Всякий раз, когда полицейский произносил слово «мэм», Анне казалось, что ее бьют кулаком в живот. Он делал так специально и внимательно следил за ее лицом, дожидаясь, пока она моргнет.
— Вам знакома женщина, которая там живет? Она торгует на рынке.
— Вы имеете в виду миссис Гласс? — Анна холодно, равнодушно кивнула. — Поедете туда?
— Думаю, это будет нелишним.
Анна повернулась к дочери:
— Кит, когда Ребекка вернется от подружки, накорми ее, пожалуйста. Потом отвези в Фулшем и попроси у Эммы разрешения остаться ночевать.
— С чего бы это?
— С того, что я не хочу, чтобы она была здесь. Понятно?
— Твою машину взять можно?
— Нет, она мне понадобится. — Анна посмотрела на полицейских. — Офицеры, я поеду за вами.
— Мэм, мы не имеем права вам запретить.
— Возьми велосипед, дорогая, — сказала Анна дочери. — И зубные щетки не забудь.
— Я оставлю Бекки у Эммы, а сама вернусь.
— Нет, Кит. Останься вместе с сестрой. Сделай это для меня, хорошо?
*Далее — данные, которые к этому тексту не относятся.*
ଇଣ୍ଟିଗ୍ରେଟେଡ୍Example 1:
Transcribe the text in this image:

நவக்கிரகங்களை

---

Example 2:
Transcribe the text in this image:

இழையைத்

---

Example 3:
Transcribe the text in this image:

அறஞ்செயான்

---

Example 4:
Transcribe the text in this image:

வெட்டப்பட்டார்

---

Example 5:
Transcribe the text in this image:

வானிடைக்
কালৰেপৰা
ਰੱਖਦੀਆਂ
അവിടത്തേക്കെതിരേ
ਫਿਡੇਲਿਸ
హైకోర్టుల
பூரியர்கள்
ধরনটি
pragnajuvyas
Анна говорила резко, раздраженно. Кит уже успела привыкнуть к такому тону. Но только теперь она поняла, насколько натянуты материнские нервы.
— Что мне сказать Эмме?
— Придумай что-нибудь. Не все же мне стараться. Разве ты недостаточно взрослая, чтобы меня выручить хоть в этом?
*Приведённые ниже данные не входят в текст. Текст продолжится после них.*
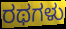
ರಥಗಳುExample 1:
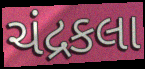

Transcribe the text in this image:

ચંદ્રકલા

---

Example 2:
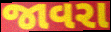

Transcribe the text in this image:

જાવરા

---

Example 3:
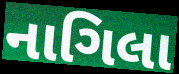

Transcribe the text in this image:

નાગિલા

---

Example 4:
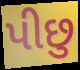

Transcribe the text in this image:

પીછુ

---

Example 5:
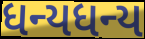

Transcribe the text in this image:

ધન્યધન્ય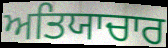
ਅਤਿਯਾਚਾਰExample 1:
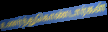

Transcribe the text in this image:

உணர்ந்துகொண்டார்கள்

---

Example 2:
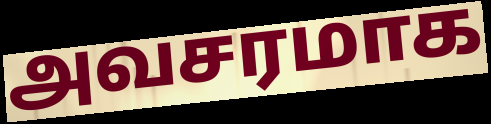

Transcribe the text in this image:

அவசரமாக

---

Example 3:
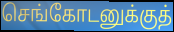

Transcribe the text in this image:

செங்கோடனுக்குத்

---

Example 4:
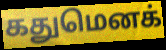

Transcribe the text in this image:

கதுமெனக்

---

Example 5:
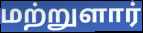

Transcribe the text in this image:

மற்றுளார்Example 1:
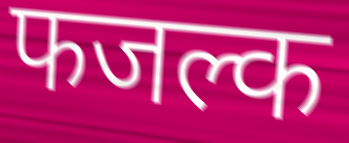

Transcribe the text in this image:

फजल्क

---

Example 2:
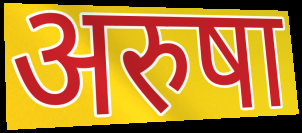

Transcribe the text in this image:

अरुषा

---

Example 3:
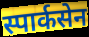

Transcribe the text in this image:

स्पार्कसेन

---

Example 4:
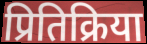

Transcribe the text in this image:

प्रितिक्रिया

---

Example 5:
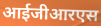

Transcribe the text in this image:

आईजीआरएस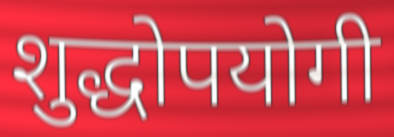
शुद्धोपयोगी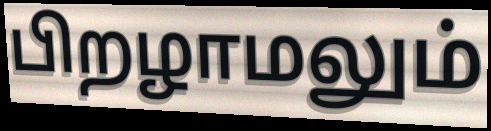
பிறழாமலும்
— Нет, — призналась Кит. — Точно нет.
Анна взяла ключи от машины со стола — они лежали рядом с фотографией Ральфа. Она готовилась к такому повороту событий, подумала Кит, готовилась уехать, вон, и сумочка под рукой.
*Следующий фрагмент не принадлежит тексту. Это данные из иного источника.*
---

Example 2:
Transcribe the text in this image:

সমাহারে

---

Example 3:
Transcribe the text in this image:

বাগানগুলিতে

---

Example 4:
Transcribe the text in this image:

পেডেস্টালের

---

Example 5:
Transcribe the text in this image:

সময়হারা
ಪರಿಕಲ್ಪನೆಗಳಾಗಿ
Выйдя из дома, Анна последовала за полицейской машиной. Если бы полисмены захотели, они легко могли бы оторваться, на каком-нибудь перекрестке; однако они неизменно дожидались и неспешно катили дальше.
Наступил вечер. Небосвод прочертили ровные полосы закатных лучей, цвет которых варьировался от королевского пурпура до белесой синевы. Эми Гласс проснулась, села в кровати, потянулась, размяла пальцы, помахала ладонью в клине жидкого света, точно пианист перед выступлением. Ральф повернулся на бок, потянулся к ней, но она соскользнула с кровати. Он сонно нащупывал ее тело, шаря по нагретым кожей простыням. Его рука обняла пустое место, на котором совсем недавно лежала Эми.